Mas a luta de classes abrirá o caminho. Excessos de pessimismo histórico, mesmo se compreensíveis, não são racionalização realista. As próximas crises do capitalismo colocarão em movimento, inevitavelmente, os batalhões mais concentrados dos que vivem do trabalho. O proletariado do século XXI é mais poderoso que o do século passado: é mais instruído, está mais concentrado, e tem melhores condições político-sociais de arrastar atrás de si a maioria oprimida. Será nos calores destes embates que virão que se acelerará a reorganização da esquerda marxista.
NOtas:
[1] TROTSKY, Leon. El pensamiento vivo de Marx. Buenos Aires, Losada, 1984, p.43.
[2] TROTSKY, Leon. Programa de transição: a agonia mortal do capitalismo e as tarefas da Quarta Internacional. São Paulo: Proposta, 1981.
[3] SADER, Emir, A Esquerda depois do Muro. Carta Maior, 7 nov. 2009. Dispon;ivel em: http://bit.ly/1suou03. Consulta feita 9 nov. 2009.

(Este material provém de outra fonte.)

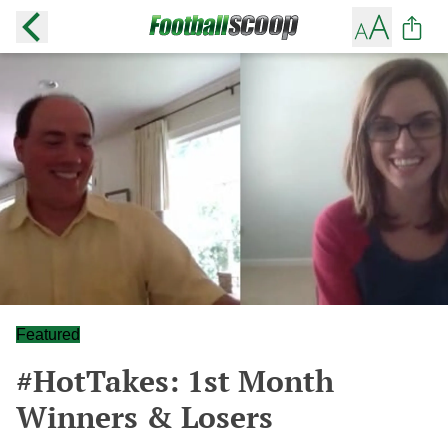
Featured
#HotTakes: 1st Month
Winners & Losers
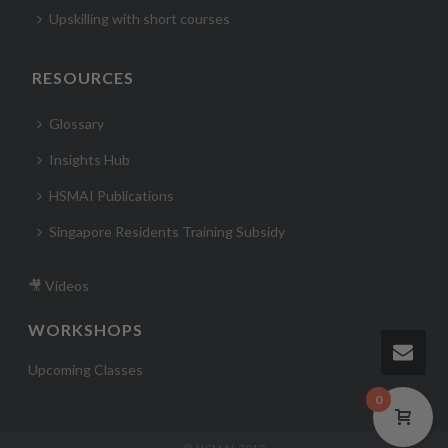
Upskilling with short courses
RESOURCES
Glossary
Insights Hub
HSMAI Publications
Singapore Residents Training Subsidy
🎥 Videos
WORKSHOPS
Upcoming Classes
0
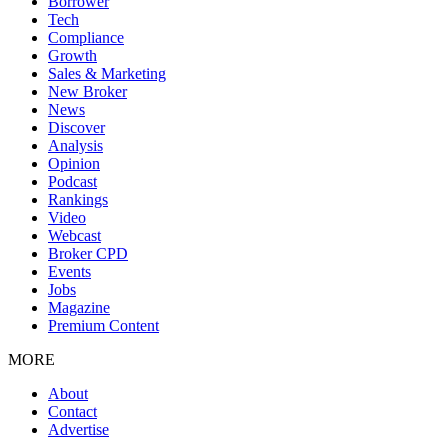
Borrower
Tech
Compliance
Growth
Sales & Marketing
New Broker
News
Discover
Analysis
Opinion
Podcast
Rankings
Video
Webcast
Broker CPD
Events
Jobs
Magazine
Premium Content
MORE
About
Contact
Advertise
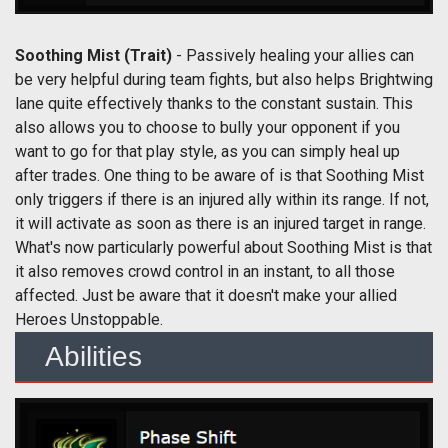
Soothing Mist
(Trait)
- Passively healing your allies can
be very helpful during team fights, but also helps Brightwing
lane quite effectively thanks to the constant sustain. This
also allows you to choose to bully your opponent if you
want to go for that play style, as you can simply heal up
after trades. One thing to be aware of is that Soothing Mist
only triggers if there is an injured ally within its range. If not,
it will activate as soon as there is an injured target in range.
What's now particularly powerful about Soothing Mist is that
it also removes crowd control in an instant, to all those
affected. Just be aware that it doesn't make your allied
Heroes Unstoppable.
Abilities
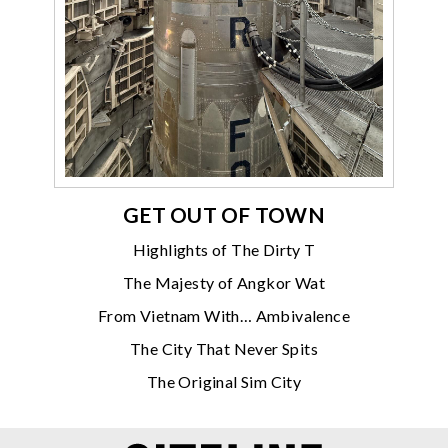
GET OUT OF TOWN
Highlights of The Dirty T
The Majesty of Angkor Wat
From Vietnam With… Ambivalence
The City That Never Spits
The Original Sim City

[4] A tradição associada à elaboração de Leon Trotsky se destacou na reivindicação da centralidade do internacionalismo socialista: o antagonismo entre capital e trabalho permanecia a contradição ordenadora para um projeto socialista. Os internacionalistas reconheciam a existência de inúmeras outras contradições. Admitiram que seria justo se posicionar em defesa dos Estados pós-capitalistas contra os capitalistas, em defesa das nações oprimidas contra as opressoras, em defesa de regimes democráticos quando ameaçados pelo perigo de quarteladas ditatoriais, etc. Mas sustentaram que os antagonismos de classe continuavam sendo a contradição fundamental do capitalismo. Um projeto anticapitalista dependeria, estrategicamente, da reconstrução de um movimento operário internacional. Uma análise lúcida das distintas interpretações campistas – pró Moscou, ou pró Pequim – foi feita por Perry Anderson no seu clássico Considerações sobre o marxismo ocidental. Lisboa, Afrontamento, 1976.